Amyloid diseases are characterized by the formation of insoluble amyloid fibrils from previously soluble polypeptides. In Alzheimer's disease (AD), amyloid fibrils, formed from beta-amyloid peptides, are deposited as extracellular amyloid plaques only inside the brain. As previously shown, Alzheimer's-like plaque formation in human monocyte culture recapitulates the features of in vivo amyloid plaque formation. Here we show that this cell model can be used to screen compounds that potentially influence amyloid formation in a throughput manner. We found that cellular amyloid fibril formation can be enhanced by dextran sulfate as well as heparin and can be impaired by stabilization of a micell-like beta-amyloid conformer by using myoinositol or by inhibition of phagocytosis with cytochalasin D. Altogether, our data demonstrate the utility of this cell model for investigating pathways and molecular interactions critical to amyloidogenesis.

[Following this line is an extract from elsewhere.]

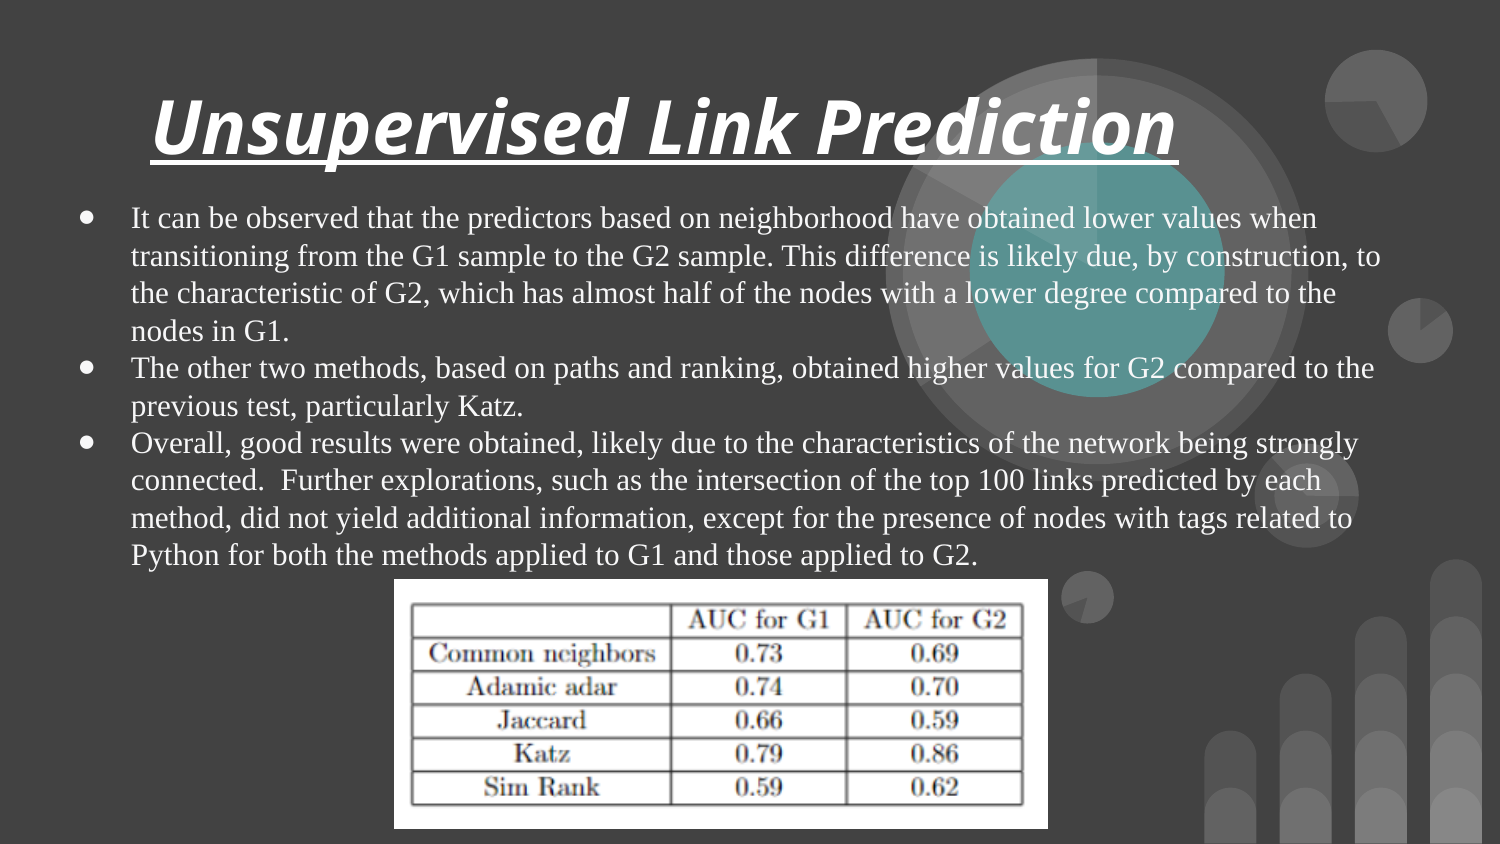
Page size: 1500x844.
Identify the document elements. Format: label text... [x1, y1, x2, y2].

subtitle It can be observed that the predictors based on neighborhood have obtained lower values when transitioning from the G1 sample to the G2 sample. This difference is likely due, by construction, to the characteristic of G2, which has almost half of the nodes with a lower degree compared to the nodes in G1. The other two methods, based on paths and ranking, obtained higher values for G2 compared to the previous test, particularly Katz. Overall, good results were obtained, likely due to the characteristics of the network being strongly connected. Further explorations, such as the intersection of the top 100 links predicted by each method, did not yield additional information, except for the presence of nodes with tags related to Python for both the methods applied to G1 and those applied to G2. [40, 182, 1402, 702]
title Unsupervised Link Prediction [135, 51, 1477, 197]
picture [394, 579, 1048, 829]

Paired helical filaments contain small amounts of cholesterol, phosphatidylcholine and sphingolipids.

By using qualitative and quantitative high-performance thin layer chromatography (hpTLC) we found lipids associated with purified Alzheimer's (AD) paired helical filaments (PHF) in an amount of 1.4+/-0.2% of the total anhydrous mass. Compared to normal brain tissue these lipids have an unusual lipid class composition. The most prominent lipid classes were phosphatidylcholine (PC), cholesterol (CH), galactocerebrosides (GC) and sphingomyelin (SM). In addition, the use of micro high-performance liquid chromatography (HPLC) in combination with matrix-assisted laser desorption and ionisation time-of-flight mass spectrometry (MALDI-TOF-MS) allowed the determination of the molecular species of the polar membrane lipid classes present in PHF. The lipid pattern of intracellular PHF shows many characteristics of the conserved lipid pattern previously described for extracellular amyloid fibrils, suggesting similarities in their pathway of formation.

Raft lipids as common components of human extracellular amyloid fibrils.

Amyloid fibrils are fibrillar polypeptide aggregates from several degenerative human conditions, including Alzheimer's and Creutzfeldt-Jakob diseases. Analysis of amyloid fibrils derived from various human diseases (AA, ATTR, Abeta2M, ALlambda, and ALkappa amyloidosis) shows that these are associated with a common lipid component that has a conserved chemical composition and that is specifically rich in cholesterol and sphingolipids, the major components of cellular lipid rafts. This pattern is not notably affected by the purification procedure, and no tight lipid interactions can be detected when preformed fibrils are mixed with lipids. By contrast, the early and prefibrillar aggregates formed in an AA amyloid-producing cell system interact with the raft marker ganglioside-1, and amyloid formation is impaired by addition of cholesterol-reducing agents. These data suggest the existence of common cellular mechanisms in the generation of different types of clinical amyloid deposits.